In these first few days of the new year as I've been reflecting on 2011, my thoughts often return to the choices that we've made about food and how we nourish ourselves. Last night Steve and I dined on a rutabaga soup with a side salad of watercress, celery root, and grapefruit (I'm loving Lucid Food right now). Both dishes were delicious and neither of them would have flown in our house a short three or four years ago. Steve and I probably would have tried them and enjoyed them if someone prepared them for us, but they wouldn't have been something that we would have chosen to make for ourselves. Now, they have gone on the permanent menu rotation list.
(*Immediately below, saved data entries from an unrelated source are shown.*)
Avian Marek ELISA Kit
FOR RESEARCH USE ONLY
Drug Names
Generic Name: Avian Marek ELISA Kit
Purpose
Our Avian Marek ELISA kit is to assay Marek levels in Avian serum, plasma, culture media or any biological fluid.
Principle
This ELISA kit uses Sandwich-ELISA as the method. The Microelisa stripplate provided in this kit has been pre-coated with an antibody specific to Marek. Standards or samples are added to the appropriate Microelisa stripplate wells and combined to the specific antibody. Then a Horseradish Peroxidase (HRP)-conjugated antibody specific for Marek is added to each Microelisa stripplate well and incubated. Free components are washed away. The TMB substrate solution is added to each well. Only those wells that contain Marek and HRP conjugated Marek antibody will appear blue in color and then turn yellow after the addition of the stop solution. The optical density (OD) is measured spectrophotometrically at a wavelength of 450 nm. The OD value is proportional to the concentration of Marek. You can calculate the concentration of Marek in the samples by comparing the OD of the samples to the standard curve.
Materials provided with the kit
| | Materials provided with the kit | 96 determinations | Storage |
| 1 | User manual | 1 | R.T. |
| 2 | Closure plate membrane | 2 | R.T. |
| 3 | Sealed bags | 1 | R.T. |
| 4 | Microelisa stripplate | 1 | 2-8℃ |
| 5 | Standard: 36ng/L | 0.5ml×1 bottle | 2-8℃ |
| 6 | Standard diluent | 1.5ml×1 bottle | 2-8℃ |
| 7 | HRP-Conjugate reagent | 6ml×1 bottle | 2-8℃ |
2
It's been surprising to me how much of a journey eating has been. I didn't have a set goal when I started to shift from pre-packaged to home-cooked meals; only vague notions that I wanted to eat "healthier," have more control over what was going into my body, and I wanted to create less waste by buying things that used less packaging. My culinary knowledge was (and still is, in many ways) so very lacking. I slavishly followed recipes because I really didn't know what else to do. I'm glad that I did, though, because doing so has finally, three years later, given me the experience to begin to make additions and substitutions with a little bit of an idea of how it might turn out.
Food is fun for us, as I think it should be. Cooking was a big part of Steve and my courtship and it remains an important part of how we reconnect every day. The warm glow of the kitchen provides a stage where I chop onions and carrots while he stirs the garlic in the pan and we talk about our day, its ups and its downs. He puts a hand on the small of my back and we look each other in the eye as we talk about the upcoming meal, whether it's an old favorite or a new adventure. The favorites provide a link to the past as we talk about the times that we've eaten it before and the remembering extends to what our life was like in those moments: Do you remember when? Wasn't it funny how...? How could we forget...? The whole experience is so much more present than the pop-a-pizza-in-the-oven-eat-in-front-of-the-TV experience of our meals past. Although, to be fair, we do still eat in front of the TV a fair amount. We'll blame it on exhaustion.